Work order
Using only the entries below, copy exactly the lines that begin at the one with "focal_35mm: 115" and end at the one with "focal_35mm: 24", both included. Drop the pictures.

::::::

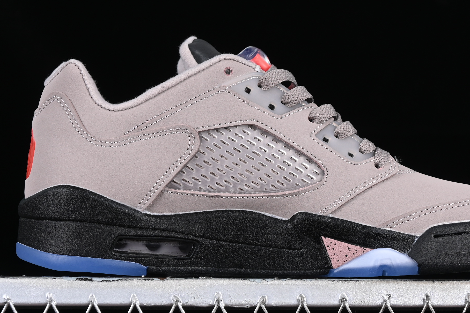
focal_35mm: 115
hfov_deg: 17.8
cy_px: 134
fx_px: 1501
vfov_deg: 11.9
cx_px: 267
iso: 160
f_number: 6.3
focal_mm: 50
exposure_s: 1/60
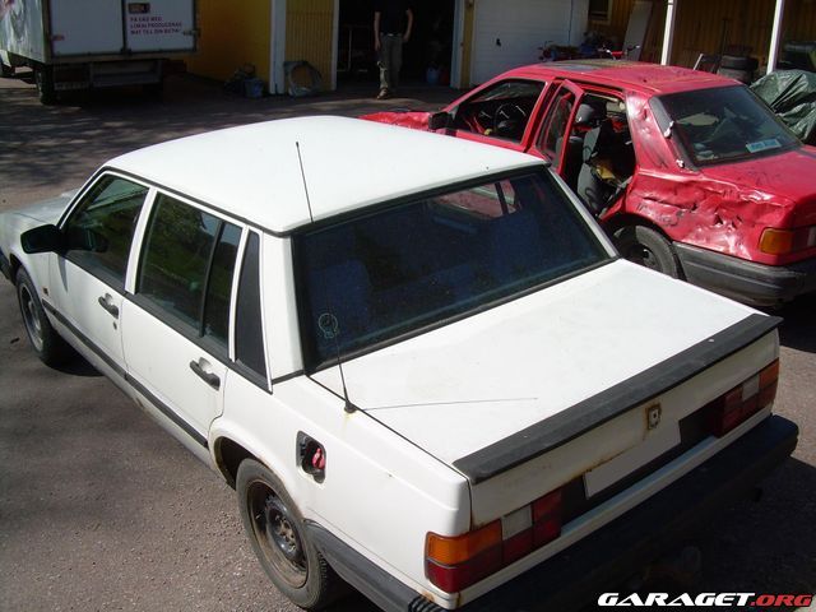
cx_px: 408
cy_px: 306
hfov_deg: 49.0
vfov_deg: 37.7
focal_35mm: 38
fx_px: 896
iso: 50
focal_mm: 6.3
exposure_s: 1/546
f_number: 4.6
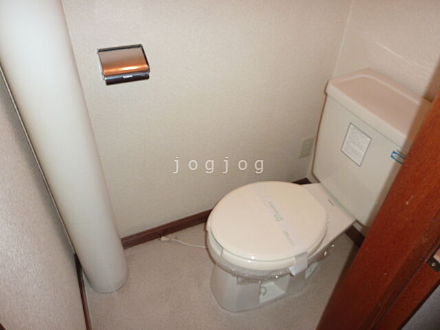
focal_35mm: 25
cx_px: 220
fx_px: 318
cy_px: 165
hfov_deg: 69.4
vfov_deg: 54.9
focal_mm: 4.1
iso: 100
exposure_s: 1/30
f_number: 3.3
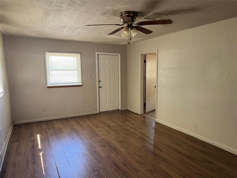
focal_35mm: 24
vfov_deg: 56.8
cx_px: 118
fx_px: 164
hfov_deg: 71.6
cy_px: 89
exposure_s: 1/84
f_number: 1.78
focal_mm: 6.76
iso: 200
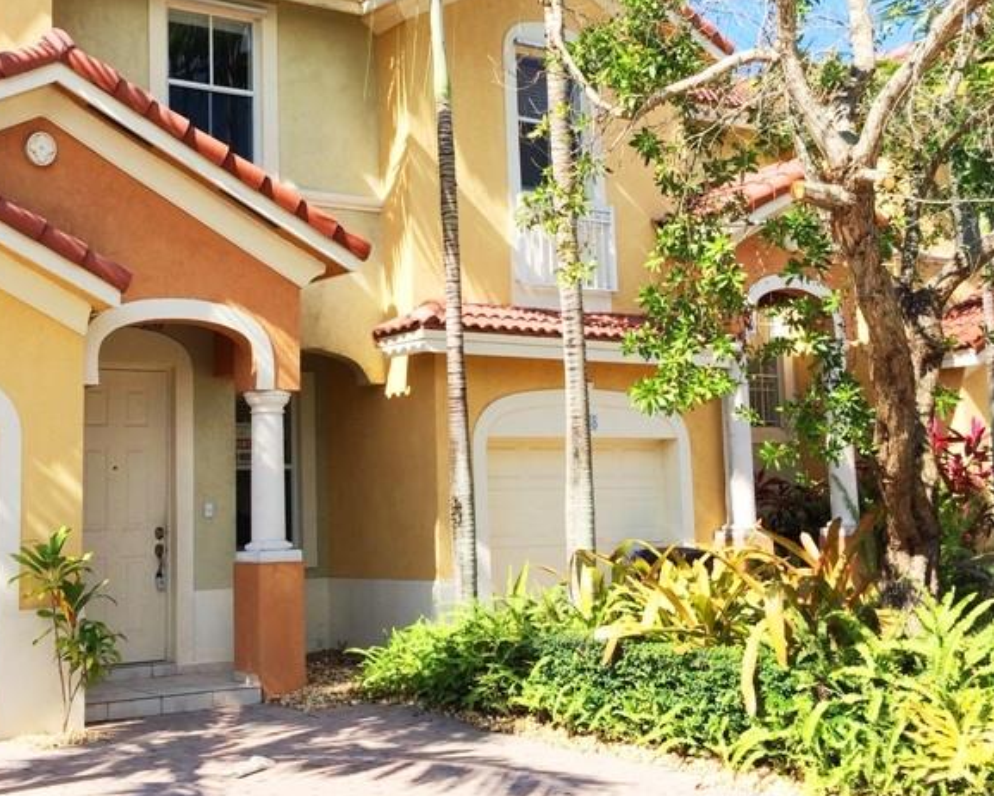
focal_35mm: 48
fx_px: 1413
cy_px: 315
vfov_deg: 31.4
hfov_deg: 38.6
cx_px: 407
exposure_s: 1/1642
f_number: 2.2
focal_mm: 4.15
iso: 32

::::::

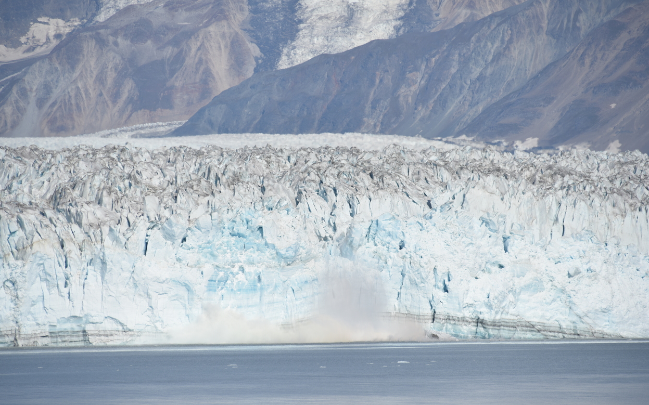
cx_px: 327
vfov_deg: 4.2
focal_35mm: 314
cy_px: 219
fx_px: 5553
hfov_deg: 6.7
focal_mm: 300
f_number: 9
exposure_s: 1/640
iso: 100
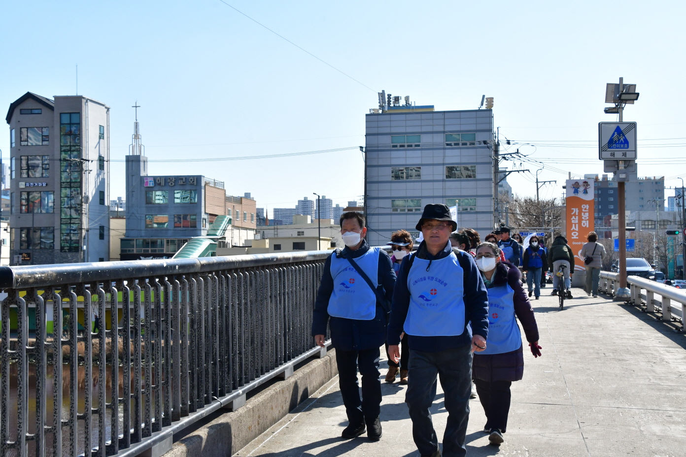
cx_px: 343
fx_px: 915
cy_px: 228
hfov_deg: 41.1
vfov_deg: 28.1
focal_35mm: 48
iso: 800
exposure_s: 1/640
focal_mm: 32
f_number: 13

::::::

Expected output
focal_35mm: 115
hfov_deg: 17.8
cy_px: 134
fx_px: 1501
vfov_deg: 11.9
cx_px: 267
iso: 160
f_number: 6.3
focal_mm: 50
exposure_s: 1/60
cx_px: 408
cy_px: 306
hfov_deg: 49.0
vfov_deg: 37.7
focal_35mm: 38
fx_px: 896
iso: 50
focal_mm: 6.3
exposure_s: 1/546
f_number: 4.6
focal_35mm: 25
cx_px: 220
fx_px: 318
cy_px: 165
hfov_deg: 69.4
vfov_deg: 54.9
focal_mm: 4.1
iso: 100
exposure_s: 1/30
f_number: 3.3
focal_35mm: 24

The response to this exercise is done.